*** Begin section ***
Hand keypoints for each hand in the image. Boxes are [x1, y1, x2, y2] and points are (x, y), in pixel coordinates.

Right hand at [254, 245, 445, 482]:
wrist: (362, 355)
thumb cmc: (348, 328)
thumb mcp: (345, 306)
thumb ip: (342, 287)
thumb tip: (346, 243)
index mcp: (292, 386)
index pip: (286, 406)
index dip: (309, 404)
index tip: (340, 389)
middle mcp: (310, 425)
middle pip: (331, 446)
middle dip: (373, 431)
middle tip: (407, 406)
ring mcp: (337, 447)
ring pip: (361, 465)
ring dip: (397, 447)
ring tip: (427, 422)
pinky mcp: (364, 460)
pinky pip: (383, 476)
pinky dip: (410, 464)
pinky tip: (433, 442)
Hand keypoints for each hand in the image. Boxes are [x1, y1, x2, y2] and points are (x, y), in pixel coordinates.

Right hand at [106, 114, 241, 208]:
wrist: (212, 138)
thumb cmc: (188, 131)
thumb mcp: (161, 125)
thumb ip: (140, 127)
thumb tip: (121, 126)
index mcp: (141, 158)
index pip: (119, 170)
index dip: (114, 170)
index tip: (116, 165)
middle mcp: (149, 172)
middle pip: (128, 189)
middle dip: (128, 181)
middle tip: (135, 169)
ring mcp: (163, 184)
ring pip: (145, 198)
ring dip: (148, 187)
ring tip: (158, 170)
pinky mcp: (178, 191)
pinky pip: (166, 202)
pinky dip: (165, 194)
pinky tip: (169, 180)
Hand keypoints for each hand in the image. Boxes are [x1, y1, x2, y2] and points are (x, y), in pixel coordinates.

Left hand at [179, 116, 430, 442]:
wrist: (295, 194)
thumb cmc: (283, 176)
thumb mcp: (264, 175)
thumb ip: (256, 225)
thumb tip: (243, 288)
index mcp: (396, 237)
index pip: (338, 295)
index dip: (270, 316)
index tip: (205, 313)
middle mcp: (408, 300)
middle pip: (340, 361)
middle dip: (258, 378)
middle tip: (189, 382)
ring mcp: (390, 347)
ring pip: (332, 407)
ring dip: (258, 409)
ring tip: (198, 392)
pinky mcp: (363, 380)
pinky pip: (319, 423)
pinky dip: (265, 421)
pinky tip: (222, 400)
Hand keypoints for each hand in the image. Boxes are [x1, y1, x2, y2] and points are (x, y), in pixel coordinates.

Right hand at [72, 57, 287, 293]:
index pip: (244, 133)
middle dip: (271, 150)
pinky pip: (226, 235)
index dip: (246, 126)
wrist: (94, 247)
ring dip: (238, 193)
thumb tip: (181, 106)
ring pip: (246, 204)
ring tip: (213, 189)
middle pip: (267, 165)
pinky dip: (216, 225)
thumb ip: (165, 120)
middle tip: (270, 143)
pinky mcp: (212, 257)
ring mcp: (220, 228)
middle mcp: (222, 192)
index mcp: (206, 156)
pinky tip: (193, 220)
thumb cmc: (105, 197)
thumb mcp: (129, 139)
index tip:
*** End section ***
Task item: Could you return all the data above exactly as it appears?

Result below:
Hand keypoints for each hand in the image. Boxes are [x1, y1, x2, y2] and points are (x, y), in pixel coordinates.

Right hand at [254, 245, 445, 482]:
wrist: (362, 355)
thumb cmc: (348, 328)
thumb mcp: (345, 306)
thumb ip: (342, 287)
thumb tip: (346, 243)
index mcp: (292, 386)
index pip: (286, 406)
index dip: (309, 404)
index tip: (340, 389)
middle mcp: (310, 425)
middle pip: (331, 446)
middle dip: (373, 431)
middle tip: (407, 406)
ring mcp: (337, 447)
ring pip: (361, 465)
ring dip: (397, 447)
ring tip: (427, 422)
pinky mcp: (364, 460)
pinky pip: (383, 476)
pinky dip: (410, 464)
pinky tip: (433, 442)
Hand keypoints for each hand in the image. Boxes are [x1, y1, x2, y2] and points are (x, y), in pixel coordinates.

Right hand at [106, 114, 241, 208]:
wrist: (212, 138)
thumb cmc: (188, 131)
thumb mcp: (161, 125)
thumb ip: (140, 127)
thumb tip: (121, 126)
index mcp: (141, 158)
index pip: (119, 170)
index dip: (114, 170)
index tip: (116, 165)
middle mcp: (149, 172)
middle pip: (128, 189)
middle dip: (128, 181)
middle tip: (135, 169)
ring mcp: (163, 184)
ring pip: (145, 198)
ring dip: (148, 187)
ring tip: (158, 170)
pinky mcp: (178, 191)
pinky pip: (166, 202)
pinky dip: (165, 194)
pinky tip: (169, 180)
Hand keypoints for each hand in the image. Boxes are [x1, y1, x2, y2] and points are (x, y), in pixel coordinates.

Left hand at [179, 116, 430, 442]:
wrist: (295, 194)
thumb cmc: (283, 176)
thumb mcp: (264, 175)
thumb ip: (256, 225)
thumb tip: (243, 288)
index mcp: (396, 237)
index pip: (338, 295)
index dip: (270, 316)
index tip: (205, 313)
middle mcp: (408, 300)
middle pip: (340, 361)
middle dip: (258, 378)
middle tip: (189, 382)
ring mcp: (390, 347)
ring pip: (332, 407)
ring dip: (258, 409)
ring tip: (198, 392)
pinky mcp: (363, 380)
pinky pip: (319, 423)
pinky dip: (265, 421)
pinky tip: (222, 400)
Hand keypoints for each hand in the image. Boxes are [x1, y1, x2, y2] and points are (x, y), in pixel coordinates.

Right hand at [72, 57, 287, 293]:
index pip: (244, 133)
middle dip: (271, 150)
pinky pip: (226, 235)
index dip: (246, 126)
wrist: (94, 247)
ring dip: (238, 193)
thumb tip: (181, 106)
ring pip: (246, 204)
ring tip: (213, 189)
middle pip: (267, 165)
pinky dip: (216, 225)
thumb ip: (165, 120)
middle tip: (270, 143)
pinky mcp: (212, 257)
ring mcp: (220, 228)
middle mcp: (222, 192)
index mcp: (206, 156)
pinky tip: (193, 220)
thumb cmc: (105, 197)
thumb mcp: (129, 139)
index tip:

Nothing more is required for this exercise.